Três aspectos dessa transnacionalização foram particularmente óbvios: as empresas transnacionais (“multinacionais”), a nova divisão internacional do trabalho e o aumento de financiamento offshore (externo). O termo offshore descreve a prática de registrar a sede legal da empresa num território fiscal generoso, que permitia aos empresários evitar os impostos e outras restrições existentes em seu próprio país. A prática do offshore prestava-se particularmente a transações financeiras.
A tendência de transações e empresas comerciais emanciparem do tradicional Estado-nação tornou-se ainda mais acentuada à medida que a produção industrial começava a sair dos países europeus e da América do Norte. Uma nova divisão internacional do trabalho, portanto, começou a solapar a antiga. Essa foi a inovação decisiva da Era de Ouro: tornar possível dividir a produção de um único artigo entre, digamos, Houston, Cingapura e Tailândia.

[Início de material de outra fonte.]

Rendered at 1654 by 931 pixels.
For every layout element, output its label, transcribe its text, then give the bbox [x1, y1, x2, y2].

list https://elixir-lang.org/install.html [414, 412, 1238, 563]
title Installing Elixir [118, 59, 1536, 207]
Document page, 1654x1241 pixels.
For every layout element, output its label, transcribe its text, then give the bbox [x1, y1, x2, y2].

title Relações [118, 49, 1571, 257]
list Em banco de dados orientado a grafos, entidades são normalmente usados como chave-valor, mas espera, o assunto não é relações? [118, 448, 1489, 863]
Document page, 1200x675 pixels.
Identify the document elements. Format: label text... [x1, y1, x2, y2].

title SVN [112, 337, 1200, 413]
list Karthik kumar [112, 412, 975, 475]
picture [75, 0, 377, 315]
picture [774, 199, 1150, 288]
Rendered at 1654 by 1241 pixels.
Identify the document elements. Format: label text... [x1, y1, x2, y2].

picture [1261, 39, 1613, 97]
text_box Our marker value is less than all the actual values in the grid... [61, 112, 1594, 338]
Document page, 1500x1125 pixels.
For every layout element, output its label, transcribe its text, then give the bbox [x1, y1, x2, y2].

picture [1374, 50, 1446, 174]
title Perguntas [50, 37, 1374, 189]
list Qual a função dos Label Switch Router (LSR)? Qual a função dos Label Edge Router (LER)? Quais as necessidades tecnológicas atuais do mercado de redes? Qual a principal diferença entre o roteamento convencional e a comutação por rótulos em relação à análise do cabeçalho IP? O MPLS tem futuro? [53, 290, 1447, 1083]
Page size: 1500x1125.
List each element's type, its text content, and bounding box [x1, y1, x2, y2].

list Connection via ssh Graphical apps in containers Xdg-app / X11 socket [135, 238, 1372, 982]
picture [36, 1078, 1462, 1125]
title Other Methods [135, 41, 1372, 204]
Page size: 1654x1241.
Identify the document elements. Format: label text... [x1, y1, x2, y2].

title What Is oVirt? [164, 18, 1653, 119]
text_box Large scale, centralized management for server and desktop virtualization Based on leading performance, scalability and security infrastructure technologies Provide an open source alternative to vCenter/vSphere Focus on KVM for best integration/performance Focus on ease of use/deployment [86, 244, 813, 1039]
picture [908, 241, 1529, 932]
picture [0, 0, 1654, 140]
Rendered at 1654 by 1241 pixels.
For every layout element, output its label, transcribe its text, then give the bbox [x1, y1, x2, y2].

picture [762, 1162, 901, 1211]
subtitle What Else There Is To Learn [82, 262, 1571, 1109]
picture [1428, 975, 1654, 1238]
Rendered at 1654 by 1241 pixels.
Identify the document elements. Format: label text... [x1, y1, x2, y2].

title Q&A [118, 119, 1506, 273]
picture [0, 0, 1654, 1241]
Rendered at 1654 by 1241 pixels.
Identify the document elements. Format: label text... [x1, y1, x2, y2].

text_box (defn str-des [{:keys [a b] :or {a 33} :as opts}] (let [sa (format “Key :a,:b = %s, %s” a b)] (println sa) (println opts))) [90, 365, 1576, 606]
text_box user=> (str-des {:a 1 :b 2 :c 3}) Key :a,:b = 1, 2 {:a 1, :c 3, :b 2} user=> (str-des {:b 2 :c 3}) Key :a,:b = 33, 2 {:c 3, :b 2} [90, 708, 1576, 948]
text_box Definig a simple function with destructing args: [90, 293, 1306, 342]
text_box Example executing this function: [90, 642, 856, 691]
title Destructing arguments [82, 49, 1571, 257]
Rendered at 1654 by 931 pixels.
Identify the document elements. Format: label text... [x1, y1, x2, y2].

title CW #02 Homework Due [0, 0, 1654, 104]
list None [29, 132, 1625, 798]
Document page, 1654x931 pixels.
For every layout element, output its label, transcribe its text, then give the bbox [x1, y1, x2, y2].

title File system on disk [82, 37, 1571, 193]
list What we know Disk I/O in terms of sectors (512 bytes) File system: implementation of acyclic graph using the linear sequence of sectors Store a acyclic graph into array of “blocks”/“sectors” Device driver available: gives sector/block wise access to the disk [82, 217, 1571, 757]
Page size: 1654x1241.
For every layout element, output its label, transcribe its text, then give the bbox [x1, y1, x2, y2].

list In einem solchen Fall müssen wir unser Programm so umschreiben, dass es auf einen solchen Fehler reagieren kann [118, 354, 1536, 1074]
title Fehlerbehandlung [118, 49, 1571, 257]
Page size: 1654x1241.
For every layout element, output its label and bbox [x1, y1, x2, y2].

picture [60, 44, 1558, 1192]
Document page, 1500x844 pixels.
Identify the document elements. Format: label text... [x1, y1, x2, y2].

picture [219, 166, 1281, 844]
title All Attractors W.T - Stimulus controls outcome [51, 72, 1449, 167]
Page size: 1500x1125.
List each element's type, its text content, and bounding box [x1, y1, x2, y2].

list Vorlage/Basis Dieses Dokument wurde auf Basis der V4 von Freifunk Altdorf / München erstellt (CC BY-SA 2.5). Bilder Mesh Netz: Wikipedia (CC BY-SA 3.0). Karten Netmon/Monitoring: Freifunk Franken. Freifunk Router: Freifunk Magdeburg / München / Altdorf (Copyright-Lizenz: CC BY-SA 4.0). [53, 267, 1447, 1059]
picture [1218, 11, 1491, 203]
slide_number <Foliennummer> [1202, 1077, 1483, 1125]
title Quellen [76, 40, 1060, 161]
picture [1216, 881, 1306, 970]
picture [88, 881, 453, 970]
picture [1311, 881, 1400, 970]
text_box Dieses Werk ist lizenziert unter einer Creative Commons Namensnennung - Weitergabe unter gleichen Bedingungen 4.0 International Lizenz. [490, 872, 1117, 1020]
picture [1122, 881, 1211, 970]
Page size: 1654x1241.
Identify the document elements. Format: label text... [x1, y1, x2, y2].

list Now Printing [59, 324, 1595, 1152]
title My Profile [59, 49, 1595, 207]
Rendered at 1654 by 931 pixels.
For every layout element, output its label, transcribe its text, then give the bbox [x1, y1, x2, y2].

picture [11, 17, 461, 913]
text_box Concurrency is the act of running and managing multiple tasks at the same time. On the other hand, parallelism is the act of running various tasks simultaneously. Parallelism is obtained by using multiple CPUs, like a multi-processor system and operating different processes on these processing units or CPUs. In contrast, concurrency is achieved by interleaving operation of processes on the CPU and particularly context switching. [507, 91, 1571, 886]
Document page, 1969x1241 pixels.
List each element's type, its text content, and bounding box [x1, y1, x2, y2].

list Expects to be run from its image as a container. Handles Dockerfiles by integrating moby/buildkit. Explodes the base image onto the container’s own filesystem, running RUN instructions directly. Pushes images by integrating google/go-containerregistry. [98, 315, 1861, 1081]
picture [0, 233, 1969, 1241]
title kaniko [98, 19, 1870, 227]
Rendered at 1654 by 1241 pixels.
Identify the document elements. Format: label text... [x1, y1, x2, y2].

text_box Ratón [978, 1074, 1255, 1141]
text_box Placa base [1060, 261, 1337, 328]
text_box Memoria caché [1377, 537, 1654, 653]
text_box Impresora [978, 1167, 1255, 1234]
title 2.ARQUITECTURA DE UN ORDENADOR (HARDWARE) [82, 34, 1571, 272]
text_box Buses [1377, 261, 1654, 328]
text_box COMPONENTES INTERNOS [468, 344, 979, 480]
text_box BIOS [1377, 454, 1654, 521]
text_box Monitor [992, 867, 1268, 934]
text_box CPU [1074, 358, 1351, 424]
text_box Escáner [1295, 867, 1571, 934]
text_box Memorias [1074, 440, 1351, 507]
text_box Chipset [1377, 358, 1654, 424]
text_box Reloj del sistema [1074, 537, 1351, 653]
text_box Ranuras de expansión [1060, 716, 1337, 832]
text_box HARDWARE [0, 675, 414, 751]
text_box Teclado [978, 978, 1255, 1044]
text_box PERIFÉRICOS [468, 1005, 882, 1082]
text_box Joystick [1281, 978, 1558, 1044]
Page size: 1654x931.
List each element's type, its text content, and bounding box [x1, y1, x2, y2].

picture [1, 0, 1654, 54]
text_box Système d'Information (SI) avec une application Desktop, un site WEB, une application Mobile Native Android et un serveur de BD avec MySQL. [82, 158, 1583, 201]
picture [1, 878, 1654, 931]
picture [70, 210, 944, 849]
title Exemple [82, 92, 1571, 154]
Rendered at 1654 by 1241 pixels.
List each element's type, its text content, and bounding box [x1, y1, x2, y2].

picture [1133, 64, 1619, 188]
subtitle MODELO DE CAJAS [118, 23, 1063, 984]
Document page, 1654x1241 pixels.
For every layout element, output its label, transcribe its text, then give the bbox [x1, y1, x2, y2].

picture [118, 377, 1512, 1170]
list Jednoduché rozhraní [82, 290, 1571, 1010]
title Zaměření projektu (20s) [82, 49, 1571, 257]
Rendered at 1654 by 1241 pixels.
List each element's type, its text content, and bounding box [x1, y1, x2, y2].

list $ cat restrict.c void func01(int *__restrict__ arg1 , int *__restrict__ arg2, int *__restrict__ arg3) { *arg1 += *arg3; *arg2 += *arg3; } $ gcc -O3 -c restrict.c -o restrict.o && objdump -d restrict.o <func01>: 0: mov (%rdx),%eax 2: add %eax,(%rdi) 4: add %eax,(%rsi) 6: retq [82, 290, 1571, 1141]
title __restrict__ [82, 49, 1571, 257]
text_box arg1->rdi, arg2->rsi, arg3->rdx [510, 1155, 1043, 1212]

Tudo isso produziu uma mudança paradoxal na estrutura política da economia mundial. À medida que o globo se tornava sua unidade real, as economias nacionais dos grandes Estados foram dando lugar a tais centros offshore, a maioria situada nos pequenos mini-Estados que se haviam convenientemente multiplicado quando os velhos impérios coloniais se despedaçaram. Na Era de Ouro se tornou evidente que podiam florescer oferecendo serviços diretamente à economia global. Daí o surgimento de novas cidades-Estado (Hongkong, Cingapura).
V
Ao contrário da explosão salarial, do colapso do sistema financeiro internacional de Bretton Woods em 1971, do boom de produtos de 1972-3 e da crise da OPEP de 1973, a explosão de radicalismo estudantil em 1968 não entra muito na explicação dos historiadores econômicos sobre o fim da Era de Ouro, que não era exatamente inesperado. Como sempre, a reação imediata dos chocados contemporâneos foi buscar razões especiais para o colapso do antigo boom, “um incomum acúmulo de perturbações infelizes, sem probabilidade de se repetir na mesma escala, cujo impacto foi agravado por alguns erros inevitáveis”, para citar a OCDE (McCracken, 1977, p. 14). Os mais simplórios atribuíam tudo à ganância dos xeques do petróleo da OPEP. As décadas a partir de 1973 seriam de novo uma era de crise.
A Era de Ouro perdeu o seu brilho. Apesar disso, iniciara, na verdade realizara, a mais impressionante, rápida e profunda revolução nos assuntos humanos de que a história tem registro.
Bibliografia:
HOBSBAWM, Eric J. Era dos extremos: o breve século XX: 1914-1991. São Paulo: Companhia das Letras, 1995.